• **Exercise details**: Report every line of the records below that contains the string "weitere", treating uppercase and lowercase letters as distinct.

• **Supplied material**:
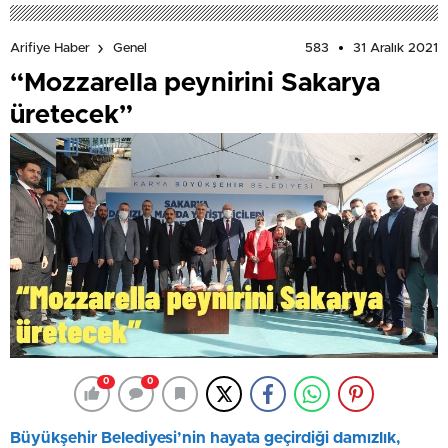
583
31 Aralık 2021
Arifiye Haber
Genel
“Mozzarella peynirini Sakarya
üretecek”
0
0
Büyükşehir Belediyesi’nin hayata geçirdiği
damızlık,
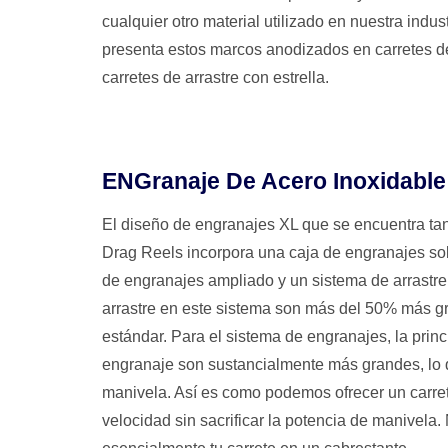
cualquier otro material utilizado en nuestra ind
presenta estos marcos anodizados en carretes d
carretes de arrastre con estrella.
ENGranaje De Acero Inoxidab
El diseño de engranajes XL que se encuentra tan
Drag Reels incorpora una caja de engranajes s
de engranajes ampliado y un sistema de arrastre
arrastre en este sistema son más del 50% más g
estándar. Para el sistema de engranajes, la princ
engranaje son sustancialmente más grandes, lo 
manivela. Así es como podemos ofrecer un carret
velocidad sin sacrificar la potencia de manivela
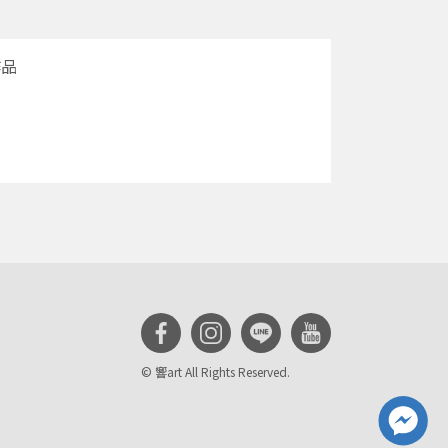
作品
© 響art All Rights Reserved.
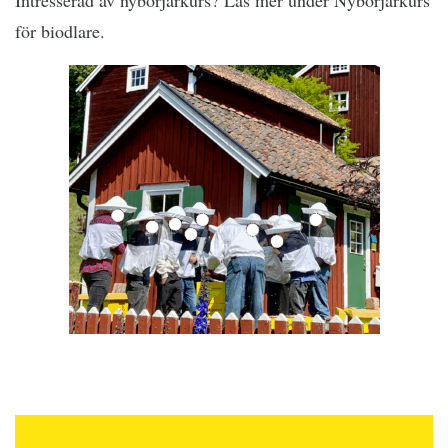
Intresserad av nybörjarkurs? Läs mer under Nybörjarkurs
för biodlare.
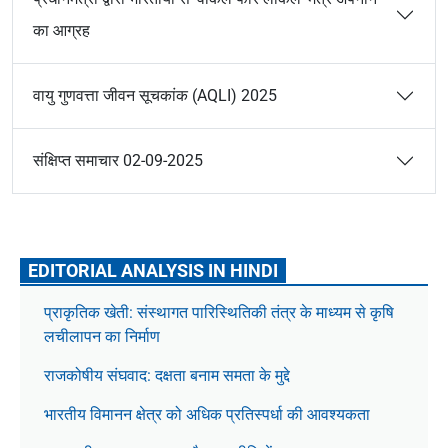
का आग्रह
वायु गुणवत्ता जीवन सूचकांक (AQLI) 2025
संक्षिप्त समाचार 02-09-2025
EDITORIAL ANALYSIS IN HINDI
प्राकृतिक खेती: संस्थागत पारिस्थितिकी तंत्र के माध्यम से कृषि
लचीलापन का निर्माण
राजकोषीय संघवाद: दक्षता बनाम समता के मुद्दे
भारतीय विमानन क्षेत्र को अधिक प्रतिस्पर्धा की आवश्यकता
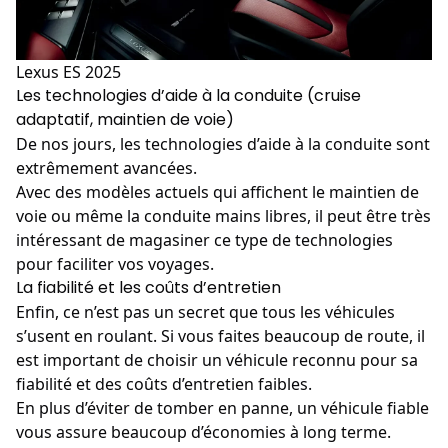
Lexus ES 2025
Les technologies d’aide à la conduite (cruise
adaptatif, maintien de voie)
De nos jours, les technologies d’aide à la conduite sont
extrêmement avancées.
Avec des modèles actuels qui affichent le maintien de
voie ou même la conduite mains libres, il peut être très
intéressant de magasiner ce type de technologies
pour faciliter vos voyages.
La fiabilité et les coûts d’entretien
Enfin, ce n’est pas un secret que tous les véhicules
s’usent en roulant. Si vous faites beaucoup de route, il
est important de choisir un véhicule reconnu pour sa
fiabilité et des coûts d’entretien faibles.
En plus d’éviter de tomber en panne, un véhicule fiable
vous assure beaucoup d’économies à long terme.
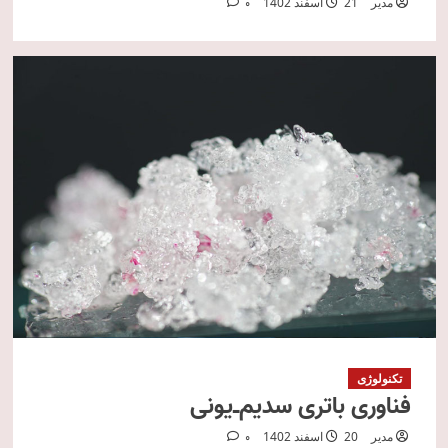
مدیر
21 اسفند 1402
0
تکنولوژی
فناوری باتری سدیم‌ـ‌یونی
مدیر
20 اسفند 1402
0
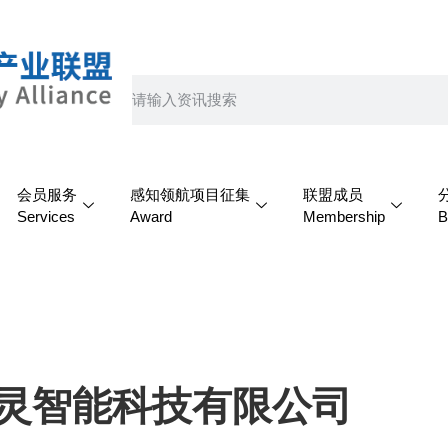
会员服务
感知领航项目征集
联盟成员
Services
Award
Membership
B
灵智能科技有限公司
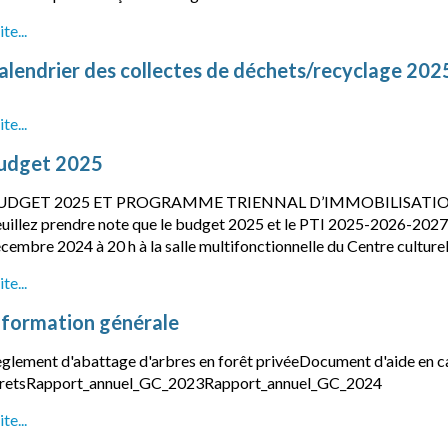
ite...
alendrier des collectes de déchets/recyclage 202
ite...
udget 2025
UDGET 2025 ET PROGRAMME TRIENNAL D’IMMOBILISATIONS
uillez prendre note que le budget 2025 et le PTI 2025-2026-2027 
cembre 2024 à 20 h à la salle multifonctionnelle du Centre culturel.
ite...
nformation générale
glement d'abattage d'arbres en forêt privéeDocument d'aide en c
retsRapport_annuel_GC_2023Rapport_annuel_GC_2024
ite...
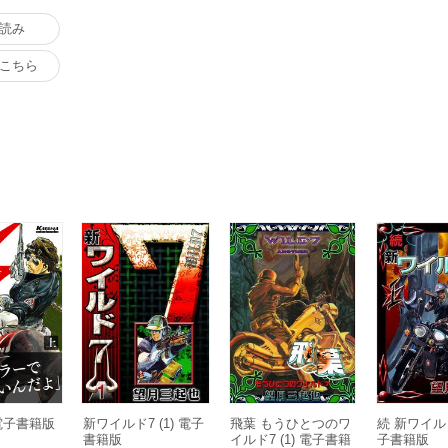
読み
こちら
 電子書籍版
新ワイルド7 (1) 電子
飛葉 もうひとつのワ
続 新ワイルド
書籍版
イルド7 (1) 電子書籍
子書籍版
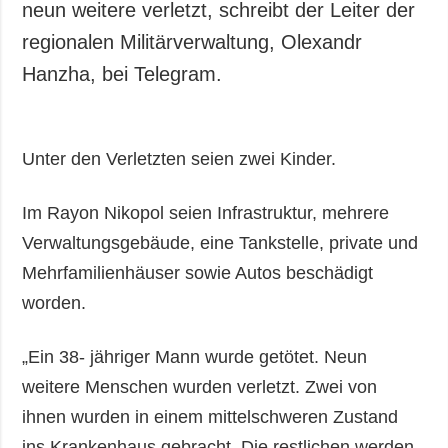
neun weitere verletzt, schreibt der Leiter der
regionalen Militärverwaltung, Olexandr
Hanzha, bei Telegram.
Unter den Verletzten seien zwei Kinder.
Im Rayon Nikopol seien Infrastruktur, mehrere
Verwaltungsgebäude, eine Tankstelle, private und
Mehrfamilienhäuser sowie Autos beschädigt
worden.
„Ein 38- jähriger Mann wurde getötet. Neun
weitere Menschen wurden verletzt. Zwei von
ihnen wurden in einem mittelschweren Zustand
ins Krankenhaus gebracht. Die restlichen werden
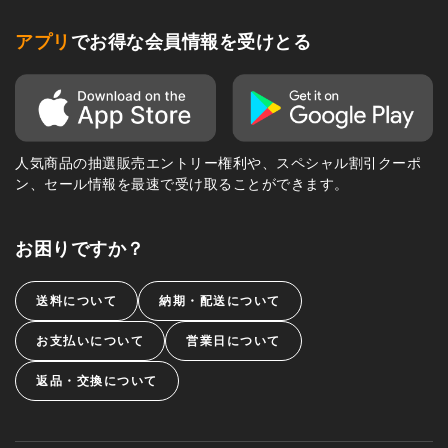
アプリ
でお得な会員情報を受けとる
人気商品の抽選販売エントリー権利や、スペシャル割引クーポ
ン、セール情報を最速で受け取ることができます。
お困りですか？
送料について
納期・配送について
お支払いについて
営業日について
返品・交換について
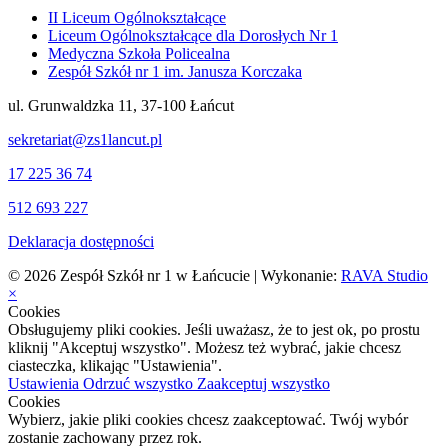
II Liceum Ogólnokształcące
Liceum Ogólnokształcące dla Dorosłych Nr 1
Medyczna Szkoła Policealna
Zespół Szkół nr 1 im. Janusza Korczaka
ul. Grunwaldzka 11, 37-100 Łańcut
sekretariat@zs1lancut.pl
17 225 36 74
512 693 227
Deklaracja dostępności
© 2026 Zespół Szkół nr 1 w Łańcucie | Wykonanie:
RAVA Studio
×
Cookies
Obsługujemy pliki cookies. Jeśli uważasz, że to jest ok, po prostu
kliknij "Akceptuj wszystko". Możesz też wybrać, jakie chcesz
ciasteczka, klikając "Ustawienia".
Ustawienia
Odrzuć wszystko
Zaakceptuj wszystko
Cookies
Wybierz, jakie pliki cookies chcesz zaakceptować. Twój wybór
zostanie zachowany przez rok.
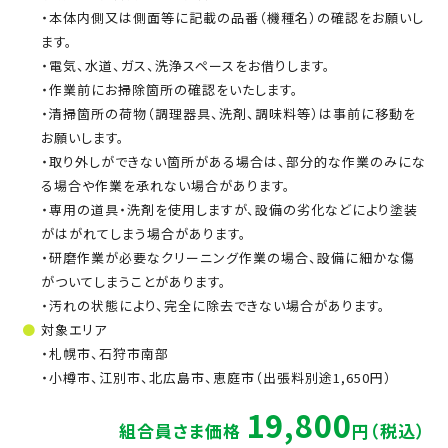
・本体内側又は側面等に記載の品番（機種名）の確認をお願いし
ます。
・電気、水道、ガス、洗浄スペースをお借りします。
・作業前にお掃除箇所の確認をいたします。
・清掃箇所の荷物（調理器具、洗剤、調味料等）は事前に移動を
お願いします。
・取り外しができない箇所がある場合は、部分的な作業のみにな
る場合や作業を承れない場合があります。
・専用の道具・洗剤を使用しますが、設備の劣化などにより塗装
がはがれてしまう場合があります。
・研磨作業が必要なクリーニング作業の場合、設備に細かな傷
がついてしまうことがあります。
・汚れの状態により、完全に除去できない場合があります。
対象エリア
・札幌市、石狩市南部
・小樽市、江別市、北広島市、恵庭市（出張料別途1,650円）
19,800
組合員さま価格
円（税込）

• **Exercise response**:
neun weitere verletzt, schreibt der Leiter der
weitere Menschen wurden verletzt. Zwei von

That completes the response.